No segundo volume de suas memórias, Pedro Nava, atônito e entre parênteses, perguntava a seus leitores: “(onde estão os frutos d’antanho?)”. Ele se referia a uvaias, jambos, abius, jenipapos e sapotis. Admito não conhecer essas frutas, ao menos no sentido bíblico, mas compreendo a perplexidade do autor, abandonado pelos perfumes e sabores de sua infância. Também sinto as minhas faltas, e uma delas, nem sei se original, me impele a atualizar a dúvida de Nava, transplantando-a do campo memorialístico para o brejo policialesco, bem menos fértil. Que fim, pergunto eu, levaram os ladrões de frutas?

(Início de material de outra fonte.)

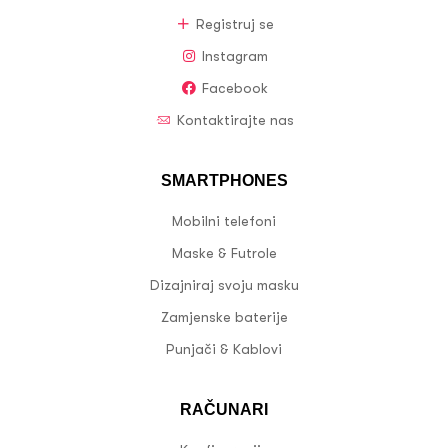
Registruj se
Instagram
Facebook
Kontaktirajte nas
SMARTPHONES
Mobilni telefoni
Maske & Futrole
Dizajniraj svoju masku
Zamjenske baterije
Punjači & Kablovi
RAČUNARI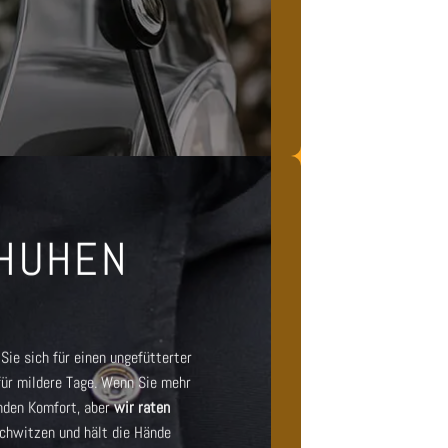
CHUHEN
Sie sich für einen
ungefütterter
für mildere Tage. Wenn Sie mehr
nden Komfort, aber
wir raten
Schwitzen und hält die Hände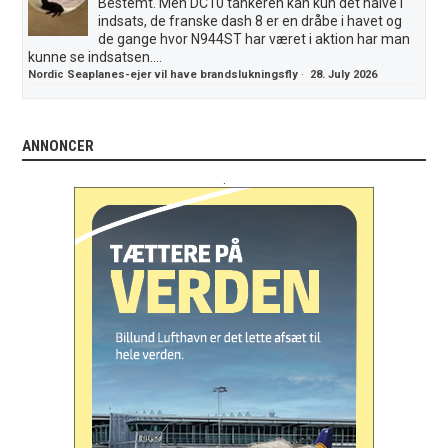
Bestemt. Men DC10 tankeren kan kun det halve i
indsats, de franske dash 8 er en dråbe i havet og
de gange hvor N944ST har været i aktion har man
kunne se indsatsen....
Nordic Seaplanes-ejer vil have brandslukningsfly
·
28. July 2026
ANNONCER
.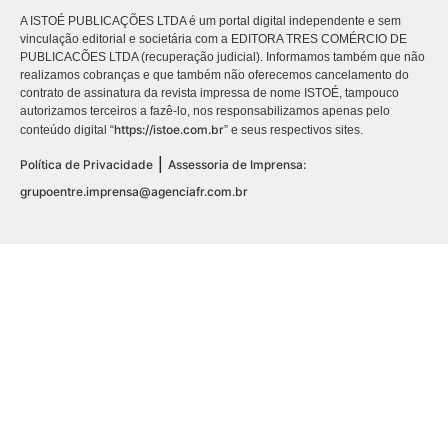
A ISTOÉ PUBLICAÇÕES LTDA é um portal digital independente e sem
vinculação editorial e societária com a EDITORA TRES COMÉRCIO DE
PUBLICACÕES LTDA (recuperação judicial). Informamos também que não
realizamos cobranças e que também não oferecemos cancelamento do
contrato de assinatura da revista impressa de nome ISTOÉ, tampouco
autorizamos terceiros a fazê-lo, nos responsabilizamos apenas pelo
https://istoe.com.br
conteúdo digital “
” e seus respectivos sites.
|
Política de Privacidade
Assessoria de Imprensa:
grupoentre.imprensa@agenciafr.com.br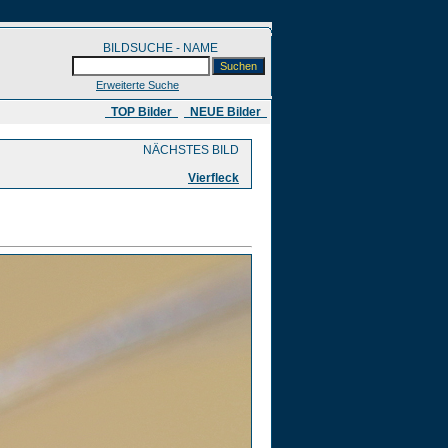
BILDSUCHE - NAME
Erweiterte Suche
​ TOP Bilder
NEUE Bilder
NÄCHSTES BILD
Vierfleck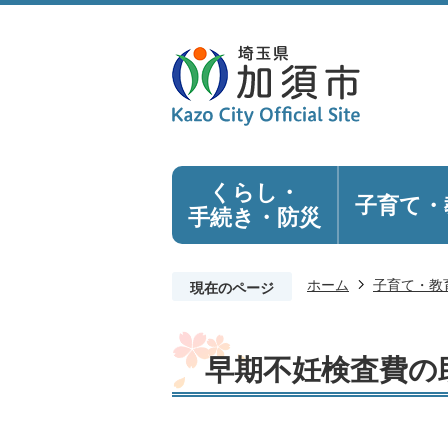
くらし・
子育て・
手続き
・防災
ホーム
子育て・教
現在のページ
早期不妊検査費の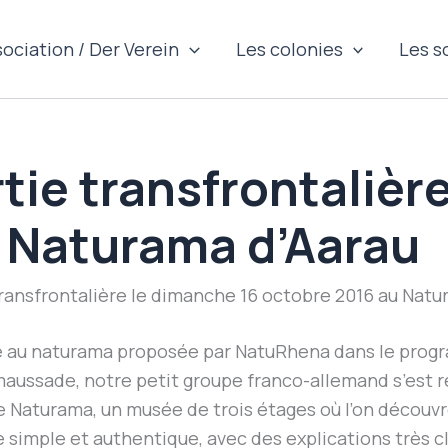
sociation / Der Verein
Les colonies
Les s
rtie transfrontalièr
 Naturama d’Aarau
 transfrontalière le dimanche 16 octobre 2016 au Natu
re au naturama proposée par NatuRhena dans le prog
aussade, notre petit groupe franco-allemand s’est re
 le Naturama, un musée de trois étages où l’on découv
 simple et authentique, avec des explications très cl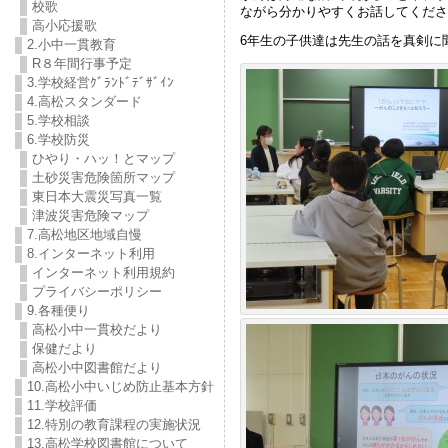
校歌
ながら分かりやすくお話してくださ
高小応援歌
6年生の子供達は先生の話を真剣に
2.小中一貫教育
R８年間行事予定
3.学校経営ｸﾞﾗﾝﾄﾞﾃﾞｻﾞｲﾝ
4.高松スタンダード
5.学校相談
6.学校防災
ひやり・ハッ！とマップ
土砂災害危険箇所マップ
東日本大震災写真一覧
津波災害危険マップ
7.高松地区地域自慢
8.インターネット利用
インターネット利用規約
プライバシーポリシー
9.各種便り
高松小中一貫校だより
保健だより
高松小中図書館だより
10.高松小中いじめ防止基本方針
11.学校評価
12.特別の教育課程の実施状況
13.高松学校図書館について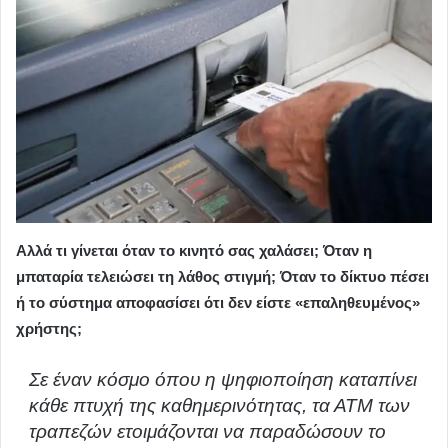
Αλλά τι γίνεται όταν το κινητό σας χαλάσει; Όταν η
μπαταρία τελειώσει τη λάθος στιγμή; Όταν το δίκτυο πέσει
ή το σύστημα αποφασίσει ότι δεν είστε «επαληθευμένος»
χρήστης;
Σε έναν κόσμο όπου η ψηφιοποίηση καταπίνει
κάθε πτυχή της καθημερινότητας, τα ΑΤΜ των
τραπεζών ετοιμάζονται να παραδώσουν το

Não faz muito tempo, o pomar ainda era uma espécie de território sagrado, uma posse que precisava ser mantida em estrita e respeitosa vigilância. Dia sim, dia não, e não raro à noite, o lugar podia ser invadido por bandos de meninos vadios, de grande fibra e péssimas intenções. Lá em casa, meu pai dava o alarme e corríamos expulsar os intrusos, feito dois macacos suicidas. Eram guerras teatrais, travadas com inimigos mais de fantasia que de sangue. Garanto, aliás, que jamais enfrentamos qualquer resistência. Surpreendidos, os ladrões fugiam aos pulos, só revidando a distância, com mímicas inócuas, simiescas, e meia dúzia de palavrões recém-aprendidos.
Nossa preocupação, é bom que se diga, nem era com a perda das frutas. Defendíamos a integridade das plantas. Porque os saqueadores não as poupavam. Aqueles eram ataques empreendidos sem amor, furtos de paixão, isso sim, movimentos de afronta e gula em que as únicas vítimas eram as árvores e alguns bichos.
Descendemos de uma longa linhagem de pobres bandidos, tão famintos quanto ingênuos e românticos
Nossas pereiras, ameixeiras ou jabuticabeiras, escaladas sem perícia ou feridas a vara, sempre acabavam com um galho a menos, o caule comprometido, e um ou outro ninho de pardal despejado pelo chão, em meio à fermentação rasteira dos frutos maduros demais, bicados de passarinho.
Em termos quantitativos, a safra só era importante porque, quando farta, podia ser repartida entre um número maior de visitas. Amigos, parentes, vizinhos, todos ganhavam o seu farnel, mesmo que não o merecessem. Um costume que permanece vivo. Nos terminais de ônibus de Curitiba, nas estações-tubo ou na Praça Rui Barbosa, reparem: aos domingos, ainda é relativamente fácil encontrar gente carregando, em sacolas plásticas, as mimosas colhidas no quintal de suas mães, sogras e avós. No outono, este é um de nossos principais suprimentos afetivos, uma provisão de reminiscências doces e domésticas contra a amargura dos dias da semana, a vida adulta levada em apartamentos sem jardins, vilas ou ruas pavimentadas, sem terra que possamos penetrar.
Vale lembrar que nossos primeiros pais foram ladrões de frutas. Descendemos de uma longa linhagem de pobres bandidos, tão famintos quanto ingênuos e românticos. E por isso volto aqui ao Pedro Nava, que citei tão apressadamente lá no começo desta crônica. Criança, ao percorrer a chácara de sua avó materna, Inhá Luísa, atrás de “frutas proibidas”, Nava dizia se sentir como certo “príncipe perdido na floresta paradisíaca”. Um nobre aventureiro em busca da própria perdição.
Mas quem, afinal, entre nós, ainda rouba frutas? Nunca mais ouvi meus pais se queixarem da ação daqueles ladrõezinhos. Suas árvores crescem em paz e os sabiás solfejam, dizendo amém. Os transgressores infantis decerto não veem mais graça nas esferas multicoloridas que pendem, cheirosas, sobre os seus bonés; nelas, não restou qualquer curva que os atraia. Viraram tentação morta, um código cuja chave de decifração se perdeu. Mesmo assim, eu me pergunto: se não se roubam mais pitangas, o que é que roubam, hoje, os inocentes?